Les principaux ministres du gouvernement Harper comptent les jours avant le départ du directeur parlementaire du budget, Kevin Page. Mais l'homme qui a mis en lumière les projections défaillantes des conservateurs dans plusieurs dossiers est devenu un véritable héros pour les contribuables canadiens, au même titre que l'ancienne vérificatrice générale Sheila Fraser.

Le mandat de cinq ans de Kevin Page prend fin le 25 mars. «Alors que le mandat du premier directeur parlementaire du budget tire à sa fin, plusieurs personnes au sein du gouvernement et du caucus conservateur poussent un soupir de soulagement», affirme le député conservateur de l'Alberta Brent Rathgeber dans son blogue.

Il ajoute toutefois que M. Page a été un «haut fonctionnaire dévoué» et qu'il a tenté de remplir du mieux qu'il a pu les fonctions qu'on lui a confiées. Mais M. Rathgeber est l'un des rares conservateurs à avoir une réaction aussi mesurée.

Le ministre des Finances, Jim Flaherty, le président du Conseil du Trésor, Tony Clement, et le ministre des Affaires étrangères, John Baird, n'ont pas été tendres envers M. Page. Ils l'ont souvent accusé d'outrepasser son mandat, de ne rien comprendre à la machine gouvernementale ou de faire carrément de mauvais calculs.

M. Page compte pourtant sur une longue carrière de 27 ans dans la fonction publique, dont plusieurs années au ministère des Finances.

Le choix du prochain directeur parlementaire du budget, poste créé par Harper en 2008 pour s'assurer que le fédéral donne l'heure juste sur les finances de l'État, sera déterminant.

En effet, si le successeur de M. Page se montre plus docile envers le gouvernement afin d'éviter la controverse, le bureau du Directeur parlementaire du budget pourrait perdre une partie de la crédibilité. Plusieurs employés actuels du bureau tiennent mordicus à leur indépendance, à l'instar de Kevin Page. Ils pourraient donc aussi quitter la barque.

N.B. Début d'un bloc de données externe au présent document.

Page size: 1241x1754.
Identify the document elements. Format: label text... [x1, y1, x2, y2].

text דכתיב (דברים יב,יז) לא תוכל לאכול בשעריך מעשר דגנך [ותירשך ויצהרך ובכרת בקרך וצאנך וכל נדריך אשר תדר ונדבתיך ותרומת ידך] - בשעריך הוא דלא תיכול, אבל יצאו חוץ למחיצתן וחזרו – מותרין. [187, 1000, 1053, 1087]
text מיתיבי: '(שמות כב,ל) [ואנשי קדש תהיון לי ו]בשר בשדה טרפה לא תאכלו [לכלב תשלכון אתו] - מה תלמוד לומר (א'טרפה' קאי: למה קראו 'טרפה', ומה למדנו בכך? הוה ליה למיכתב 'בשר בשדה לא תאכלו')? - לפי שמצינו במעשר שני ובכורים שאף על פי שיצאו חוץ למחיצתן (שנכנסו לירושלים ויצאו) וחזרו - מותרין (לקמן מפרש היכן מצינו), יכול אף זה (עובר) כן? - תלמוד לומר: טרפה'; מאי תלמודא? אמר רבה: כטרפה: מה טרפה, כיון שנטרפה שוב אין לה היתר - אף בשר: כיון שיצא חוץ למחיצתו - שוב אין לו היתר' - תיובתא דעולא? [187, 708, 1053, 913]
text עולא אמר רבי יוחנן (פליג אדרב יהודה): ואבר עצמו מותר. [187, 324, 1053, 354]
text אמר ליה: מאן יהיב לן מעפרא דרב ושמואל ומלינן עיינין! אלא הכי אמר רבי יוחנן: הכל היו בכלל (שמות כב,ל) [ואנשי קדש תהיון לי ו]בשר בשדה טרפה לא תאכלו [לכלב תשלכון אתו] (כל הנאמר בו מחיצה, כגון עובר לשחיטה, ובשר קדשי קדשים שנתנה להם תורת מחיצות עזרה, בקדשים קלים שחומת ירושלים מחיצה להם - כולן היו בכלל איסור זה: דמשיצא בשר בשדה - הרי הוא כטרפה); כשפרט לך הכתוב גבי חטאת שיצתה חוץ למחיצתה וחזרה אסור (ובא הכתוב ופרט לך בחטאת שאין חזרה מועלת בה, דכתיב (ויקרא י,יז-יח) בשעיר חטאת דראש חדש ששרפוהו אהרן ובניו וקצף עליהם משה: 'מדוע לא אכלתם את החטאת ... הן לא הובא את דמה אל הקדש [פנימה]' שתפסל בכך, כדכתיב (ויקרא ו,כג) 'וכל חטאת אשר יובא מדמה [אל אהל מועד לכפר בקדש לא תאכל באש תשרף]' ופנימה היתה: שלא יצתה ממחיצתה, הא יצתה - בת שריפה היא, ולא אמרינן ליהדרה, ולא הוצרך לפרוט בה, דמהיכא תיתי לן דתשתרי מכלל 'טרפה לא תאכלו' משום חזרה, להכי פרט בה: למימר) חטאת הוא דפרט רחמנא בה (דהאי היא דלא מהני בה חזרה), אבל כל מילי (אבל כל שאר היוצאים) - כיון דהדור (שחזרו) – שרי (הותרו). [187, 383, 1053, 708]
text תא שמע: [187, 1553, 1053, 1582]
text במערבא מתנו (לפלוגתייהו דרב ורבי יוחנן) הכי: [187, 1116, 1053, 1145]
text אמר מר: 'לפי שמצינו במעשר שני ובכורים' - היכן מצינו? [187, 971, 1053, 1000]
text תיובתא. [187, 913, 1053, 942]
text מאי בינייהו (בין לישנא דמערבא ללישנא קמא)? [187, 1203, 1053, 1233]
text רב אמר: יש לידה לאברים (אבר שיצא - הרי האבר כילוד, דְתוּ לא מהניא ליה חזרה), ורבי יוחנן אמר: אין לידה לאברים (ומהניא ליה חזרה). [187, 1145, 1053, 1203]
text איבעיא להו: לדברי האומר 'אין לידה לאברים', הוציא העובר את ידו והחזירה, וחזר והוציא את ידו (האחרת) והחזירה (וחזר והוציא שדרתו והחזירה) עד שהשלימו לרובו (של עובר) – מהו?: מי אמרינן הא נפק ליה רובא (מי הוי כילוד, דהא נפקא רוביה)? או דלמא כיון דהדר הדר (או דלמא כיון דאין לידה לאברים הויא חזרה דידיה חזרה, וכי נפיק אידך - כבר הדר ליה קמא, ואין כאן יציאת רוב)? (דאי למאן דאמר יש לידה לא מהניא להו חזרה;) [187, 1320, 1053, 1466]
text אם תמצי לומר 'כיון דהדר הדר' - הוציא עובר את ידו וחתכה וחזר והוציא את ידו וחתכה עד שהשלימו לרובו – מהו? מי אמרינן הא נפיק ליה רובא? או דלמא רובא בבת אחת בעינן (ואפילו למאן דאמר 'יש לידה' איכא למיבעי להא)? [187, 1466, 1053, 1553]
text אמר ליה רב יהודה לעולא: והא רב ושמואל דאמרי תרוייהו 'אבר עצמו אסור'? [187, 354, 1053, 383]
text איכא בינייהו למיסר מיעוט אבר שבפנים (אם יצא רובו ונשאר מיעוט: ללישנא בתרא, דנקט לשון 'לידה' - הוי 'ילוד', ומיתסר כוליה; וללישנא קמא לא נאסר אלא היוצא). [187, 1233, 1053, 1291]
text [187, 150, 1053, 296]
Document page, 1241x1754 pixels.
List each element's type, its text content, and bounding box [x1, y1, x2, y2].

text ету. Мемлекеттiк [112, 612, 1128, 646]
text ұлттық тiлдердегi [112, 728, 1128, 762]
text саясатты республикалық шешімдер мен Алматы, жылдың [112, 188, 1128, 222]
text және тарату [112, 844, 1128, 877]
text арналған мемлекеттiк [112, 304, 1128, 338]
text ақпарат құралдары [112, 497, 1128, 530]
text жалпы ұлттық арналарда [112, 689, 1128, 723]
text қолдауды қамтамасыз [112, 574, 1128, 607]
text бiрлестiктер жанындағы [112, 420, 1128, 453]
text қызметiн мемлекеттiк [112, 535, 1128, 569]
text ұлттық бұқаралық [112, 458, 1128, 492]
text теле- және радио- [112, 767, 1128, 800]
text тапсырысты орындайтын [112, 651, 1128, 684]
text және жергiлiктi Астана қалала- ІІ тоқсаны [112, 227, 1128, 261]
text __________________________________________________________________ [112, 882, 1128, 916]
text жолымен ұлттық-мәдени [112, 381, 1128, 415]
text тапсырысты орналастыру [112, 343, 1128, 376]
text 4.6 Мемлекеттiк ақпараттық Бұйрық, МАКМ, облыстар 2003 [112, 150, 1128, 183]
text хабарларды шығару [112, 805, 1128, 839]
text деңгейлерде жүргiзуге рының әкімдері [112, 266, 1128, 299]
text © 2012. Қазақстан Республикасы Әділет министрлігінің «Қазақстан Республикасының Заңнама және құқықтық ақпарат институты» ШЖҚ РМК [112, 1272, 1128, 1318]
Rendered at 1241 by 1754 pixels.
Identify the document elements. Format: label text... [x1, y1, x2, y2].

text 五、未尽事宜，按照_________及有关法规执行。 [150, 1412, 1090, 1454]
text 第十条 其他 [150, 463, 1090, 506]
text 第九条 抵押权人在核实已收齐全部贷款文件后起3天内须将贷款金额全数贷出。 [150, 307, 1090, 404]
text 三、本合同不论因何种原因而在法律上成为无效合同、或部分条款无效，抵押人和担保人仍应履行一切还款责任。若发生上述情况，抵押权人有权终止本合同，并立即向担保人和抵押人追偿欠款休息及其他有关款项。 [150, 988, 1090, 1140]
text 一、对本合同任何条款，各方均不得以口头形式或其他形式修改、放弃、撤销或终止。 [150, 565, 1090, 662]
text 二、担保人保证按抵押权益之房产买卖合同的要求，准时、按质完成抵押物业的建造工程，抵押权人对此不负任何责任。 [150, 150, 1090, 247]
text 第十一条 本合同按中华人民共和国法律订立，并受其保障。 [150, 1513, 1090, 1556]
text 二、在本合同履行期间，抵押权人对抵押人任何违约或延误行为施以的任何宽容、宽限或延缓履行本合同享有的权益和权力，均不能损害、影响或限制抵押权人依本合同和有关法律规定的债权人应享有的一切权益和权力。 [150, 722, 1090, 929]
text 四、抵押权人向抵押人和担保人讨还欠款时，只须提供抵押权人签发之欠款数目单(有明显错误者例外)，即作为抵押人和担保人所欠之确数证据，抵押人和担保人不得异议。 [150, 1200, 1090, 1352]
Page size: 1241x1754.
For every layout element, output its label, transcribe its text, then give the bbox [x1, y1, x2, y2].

«Le choix de mon successeur sera très important pour l'avenir de ce bureau», a affirmé M. Page dans une entrevue accordée à La Presse.

Selon plusieurs observateurs, le bureau du Directeur parlementaire du budget est devenu un des piliers de la démocratie canadienne. En plus de forcer le gouvernement à rendre des comptes sur ses politiques et ses projections de dépenses, le bureau a permis aux députés de mieux comprendre les enjeux liés à leurs fonctions et de redoubler de vigilance avant de voter en faveur des dépenses annuelles du gouvernement.

Le Nouveau Parti démocratique et le Parti libéral ont souvent dû se porter à la défense de M. Page et de l'institution qu'il a construite. Son bureau compte actuellement une équipe d'une dizaine de personnes, issues en grande majorité du ministère des Finances.

M. Page a croisé le fer avec le gouvernement conservateur pour la première fois en novembre 2008. Dans son premier rapport au Parlement, M. Page soutenait que le gouvernement fédéral s'apprêtait à renouer avec les déficits en raison de la crise économique mondiale. Une semaine plus tard, le ministre des Finances, Jim Flaherty, faisait une mise à jour économique à l'eau de rose, dans laquelle il prévoyait de légers surplus.

Le temps a donné raison à M. Page. Le gouvernement Harper nage depuis dans l'encre rouge et prévoit rétablir l'équilibre budgétaire en 2015.

D'autres études du Directeur parlementaire du budget ont aussi provoqué la grogne des conservateurs. M. Page a été le premier à évaluer les coûts relatifs à la mission en Afghanistan (dévoilés en pleine campagne électorale en septembre 2008), à affirmer que le gouvernement Harper sous-estimait les coûts liés à l'achat et à l'entretien des avions F-35 et à soutenir que le ministre Flaherty avait créé un déficit structurel.

«Après le rapport sur les déficits et les coûts de la mission en Afghanistan, le gouvernement s'est aperçu qu'il avait créé quelque chose qu'il ne souhaitait pas avoir», a dit M. Page.

Bataille juridique

Kevin Page mène actuellement une bataille devant les tribunaux pour obtenir du gouvernement Harper les détails des compressions qu'il veut imposer à chacun des ministères, pour en évaluer les conséquences sur les services.

La réputation de M. Page dépasse les limites de la capitale nationale. Son bureau reçoit quotidiennement des demandes d'information de la part de citoyens ordinaires.

«Nous sommes totalement apolitiques. Je crois que la qualité de notre travail parle d'elle-même», a dit M. Page.

Des provinces comme le Québec et la Colombie-Britannique jonglent avec l'idée de créer un poste de directeur parlementaire du budget. Malgré les bras de fer entre le gouvernement Harper et M. Page, l'utilité d'un tel bureau est devenue incontestable.